Task directions:
In this exercise, reproduce the whole listing exactly.

The records:

+++

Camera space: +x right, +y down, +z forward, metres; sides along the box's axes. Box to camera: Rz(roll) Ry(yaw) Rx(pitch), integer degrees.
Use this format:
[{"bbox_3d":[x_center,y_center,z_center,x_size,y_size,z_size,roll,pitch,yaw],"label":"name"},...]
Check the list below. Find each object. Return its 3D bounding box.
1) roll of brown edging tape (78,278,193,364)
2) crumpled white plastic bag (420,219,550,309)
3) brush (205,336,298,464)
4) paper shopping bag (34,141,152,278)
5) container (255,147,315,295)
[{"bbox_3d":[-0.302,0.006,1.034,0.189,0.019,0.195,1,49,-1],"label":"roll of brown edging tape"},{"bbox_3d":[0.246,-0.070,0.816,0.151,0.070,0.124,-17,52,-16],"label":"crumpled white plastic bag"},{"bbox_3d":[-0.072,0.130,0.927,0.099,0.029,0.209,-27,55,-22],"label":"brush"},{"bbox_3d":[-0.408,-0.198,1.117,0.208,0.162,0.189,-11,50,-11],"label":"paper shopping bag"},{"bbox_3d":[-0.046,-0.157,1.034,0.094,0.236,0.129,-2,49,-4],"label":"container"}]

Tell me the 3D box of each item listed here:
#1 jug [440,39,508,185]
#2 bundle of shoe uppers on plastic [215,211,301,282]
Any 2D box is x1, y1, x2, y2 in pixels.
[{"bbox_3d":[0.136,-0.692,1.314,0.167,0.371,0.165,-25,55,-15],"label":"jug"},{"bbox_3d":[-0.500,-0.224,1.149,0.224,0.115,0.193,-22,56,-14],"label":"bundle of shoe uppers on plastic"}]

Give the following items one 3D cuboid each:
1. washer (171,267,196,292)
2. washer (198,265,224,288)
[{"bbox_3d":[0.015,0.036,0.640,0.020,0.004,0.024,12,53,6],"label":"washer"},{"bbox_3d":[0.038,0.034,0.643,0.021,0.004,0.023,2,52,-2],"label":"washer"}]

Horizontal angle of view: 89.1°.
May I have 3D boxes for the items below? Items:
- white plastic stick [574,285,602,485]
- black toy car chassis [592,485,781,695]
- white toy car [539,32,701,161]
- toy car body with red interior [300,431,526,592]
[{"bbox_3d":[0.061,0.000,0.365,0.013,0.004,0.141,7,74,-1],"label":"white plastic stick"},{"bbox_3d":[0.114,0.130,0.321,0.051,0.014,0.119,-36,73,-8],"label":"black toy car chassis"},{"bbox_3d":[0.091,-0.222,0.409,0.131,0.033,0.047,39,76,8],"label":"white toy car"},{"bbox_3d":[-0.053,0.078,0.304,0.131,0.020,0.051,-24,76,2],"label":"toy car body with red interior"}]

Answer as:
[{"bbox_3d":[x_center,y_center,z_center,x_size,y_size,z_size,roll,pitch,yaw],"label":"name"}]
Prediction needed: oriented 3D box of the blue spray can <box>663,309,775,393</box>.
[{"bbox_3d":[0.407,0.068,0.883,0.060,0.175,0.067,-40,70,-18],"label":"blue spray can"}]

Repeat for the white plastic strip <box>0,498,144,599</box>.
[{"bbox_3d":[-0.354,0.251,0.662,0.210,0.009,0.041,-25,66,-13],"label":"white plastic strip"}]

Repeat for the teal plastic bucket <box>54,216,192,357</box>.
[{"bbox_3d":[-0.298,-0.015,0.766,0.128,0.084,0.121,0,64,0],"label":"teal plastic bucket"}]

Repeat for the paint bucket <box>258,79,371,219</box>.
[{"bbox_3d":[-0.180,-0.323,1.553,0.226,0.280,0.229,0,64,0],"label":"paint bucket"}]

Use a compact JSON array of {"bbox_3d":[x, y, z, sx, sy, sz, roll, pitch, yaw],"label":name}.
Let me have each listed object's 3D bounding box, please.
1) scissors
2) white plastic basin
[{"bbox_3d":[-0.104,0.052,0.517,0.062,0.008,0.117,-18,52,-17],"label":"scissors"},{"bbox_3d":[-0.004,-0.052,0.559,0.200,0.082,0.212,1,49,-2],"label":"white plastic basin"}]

+++

Answer to the problem:
Camera space: +x right, +y down, +z forward, metres; sides along the box's axes. Box to camera: Rz(roll) Ry(yaw) Rx(pitch), integer degrees.
Use this format:
[{"bbox_3d":[x_center,y_center,z_center,x_size,y_size,z_size,roll,pitch,yaw],"label":"name"},...]
Check the list below. Find each object. Return its 3D bounding box.
1) roll of brown edging tape (78,278,193,364)
2) crumpled white plastic bag (420,219,550,309)
3) brush (205,336,298,464)
4) paper shopping bag (34,141,152,278)
5) container (255,147,315,295)
[{"bbox_3d":[-0.302,0.006,1.034,0.189,0.019,0.195,1,49,-1],"label":"roll of brown edging tape"},{"bbox_3d":[0.246,-0.070,0.816,0.151,0.070,0.124,-17,52,-16],"label":"crumpled white plastic bag"},{"bbox_3d":[-0.072,0.130,0.927,0.099,0.029,0.209,-27,55,-22],"label":"brush"},{"bbox_3d":[-0.408,-0.198,1.117,0.208,0.162,0.189,-11,50,-11],"label":"paper shopping bag"},{"bbox_3d":[-0.046,-0.157,1.034,0.094,0.236,0.129,-2,49,-4],"label":"container"}]

Tell me the 3D box of each item listed here:
#1 jug [440,39,508,185]
#2 bundle of shoe uppers on plastic [215,211,301,282]
Any 2D box is x1, y1, x2, y2 in pixels.
[{"bbox_3d":[0.136,-0.692,1.314,0.167,0.371,0.165,-25,55,-15],"label":"jug"},{"bbox_3d":[-0.500,-0.224,1.149,0.224,0.115,0.193,-22,56,-14],"label":"bundle of shoe uppers on plastic"}]

Give the following items one 3D cuboid each:
1. washer (171,267,196,292)
2. washer (198,265,224,288)
[{"bbox_3d":[0.015,0.036,0.640,0.020,0.004,0.024,12,53,6],"label":"washer"},{"bbox_3d":[0.038,0.034,0.643,0.021,0.004,0.023,2,52,-2],"label":"washer"}]

Horizontal angle of view: 89.1°.
May I have 3D boxes for the items below? Items:
- white plastic stick [574,285,602,485]
- black toy car chassis [592,485,781,695]
- white toy car [539,32,701,161]
- toy car body with red interior [300,431,526,592]
[{"bbox_3d":[0.061,0.000,0.365,0.013,0.004,0.141,7,74,-1],"label":"white plastic stick"},{"bbox_3d":[0.114,0.130,0.321,0.051,0.014,0.119,-36,73,-8],"label":"black toy car chassis"},{"bbox_3d":[0.091,-0.222,0.409,0.131,0.033,0.047,39,76,8],"label":"white toy car"},{"bbox_3d":[-0.053,0.078,0.304,0.131,0.020,0.051,-24,76,2],"label":"toy car body with red interior"}]

Answer as:
[{"bbox_3d":[x_center,y_center,z_center,x_size,y_size,z_size,roll,pitch,yaw],"label":"name"}]
Prediction needed: oriented 3D box of the blue spray can <box>663,309,775,393</box>.
[{"bbox_3d":[0.407,0.068,0.883,0.060,0.175,0.067,-40,70,-18],"label":"blue spray can"}]

Repeat for the white plastic strip <box>0,498,144,599</box>.
[{"bbox_3d":[-0.354,0.251,0.662,0.210,0.009,0.041,-25,66,-13],"label":"white plastic strip"}]

Repeat for the teal plastic bucket <box>54,216,192,357</box>.
[{"bbox_3d":[-0.298,-0.015,0.766,0.128,0.084,0.121,0,64,0],"label":"teal plastic bucket"}]

Repeat for the paint bucket <box>258,79,371,219</box>.
[{"bbox_3d":[-0.180,-0.323,1.553,0.226,0.280,0.229,0,64,0],"label":"paint bucket"}]

Use a compact JSON array of {"bbox_3d":[x, y, z, sx, sy, sz, roll, pitch, yaw],"label":name}.
Let me have each listed object's 3D bounding box, please.
1) scissors
2) white plastic basin
[{"bbox_3d":[-0.104,0.052,0.517,0.062,0.008,0.117,-18,52,-17],"label":"scissors"},{"bbox_3d":[-0.004,-0.052,0.559,0.200,0.082,0.212,1,49,-2],"label":"white plastic basin"}]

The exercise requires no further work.